Mughal’s charity has received about £465,000 of funding for its Web Guardians programme, which helps Muslim mothers tackle online extremism, and for its counter-radicalisation work with children.
Mughal said the terrorist attacks last year, including the Manchester Arena concert bombing that left 22 dead and the London Bridge attacks, which killed eight people, showed the scale of the challenge faced by Prevent. She said it was not working effectively to stop terrorist plots.
“There is too much secrecy and they are using contractors who do not properly understand the communities they are working in,” she said.
She highlighted one case in which Central Bedfordshire council had been forced to pay compensation to a family after two brothers were referred to police because one said he had received a toy gun as a gift.

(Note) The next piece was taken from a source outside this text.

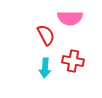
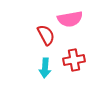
pink semicircle: moved 1 px down; rotated 10 degrees counterclockwise
red cross: moved 1 px right, 1 px up; rotated 20 degrees counterclockwise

Mughal, who was made an OBE in 2015 for services to interfaith dialogue, said the appointment in January of Sara Khan as head of the Commission for Countering Extremism was counterproductive. Khan has been criticised by some, including the former Tory chairwoman Baroness Warsi, for acting as a “mouthpiece” of the Home Office.
Mughal said she had raised concerns about Prevent with the Home Office, including at a meeting in February last year in which she spoke out about the lack of community relationships of some of the Prevent co-ordinators.
She was told this year Prevent funding has been withdrawn for her projects, but other Home Office funds may be available for her counterextremism work. Mughal said she felt penalised for being a “critical friend”, adding that she had lost trust and confidence in the Home Office and did not intend to apply for further funding.
The Home Office said Prevent was a successful initiative that worked best when delivered in partnership with local communities, but it was committed to greater transparency. It said Khan had been appointed after a rigorous public appointment process and had no remit on counterterrorism.
Sajda Mughal: The Home Office doesn’t like critical friends like me
The terror attacks of July 7, 2005, were carried out by four young men from my own Muslim community. I find that shocking and incomprehensible to this day.
After I survived the attack, I wanted to understand how and why it had happened. I decided to leave my job in the City and work in my own community.
The Prevent strategy is vital in the fight to combat radicalisation, but it is not delivering. It urgently needs to be independently reviewed.
There are matters that must be kept confidential in any counter-terrorism strategy, but Prevent is shrouded in needless secrecy. This has undermined trust in the communities in which it operates. It is right to say it has become a toxic brand.
Parents have been telling their children not to discuss issues in school, largely involving foreign events and terrorism, because of the mistrust of Prevent.
In one area of London we were told: “If this is a Prevent project, we don’t want it.” Prevent has been creating barriers rather than breaking them down.
Delivering successful projects within communities requires transparency and co-operation. But a Prevent provider working in one community to combat radicalisation is not even told who the other providers are in the same area.
The programme is failing because it is losing the trust of the Muslim community. They just don’t have the confidence to pass on information.
You need to work with communities rather than speak at them and point fingers at them.
I saw myself as a critical friend in the Home Office, but it doesn’t like critical friends. I felt the work of my charity the Jan Trust was penalised because I spoke out. I had been warned after publicly raising concerns that the “drawbridge” could be closed for future funding.
We do need the Prevent strategy, but now more than ever, we need it to work effectively.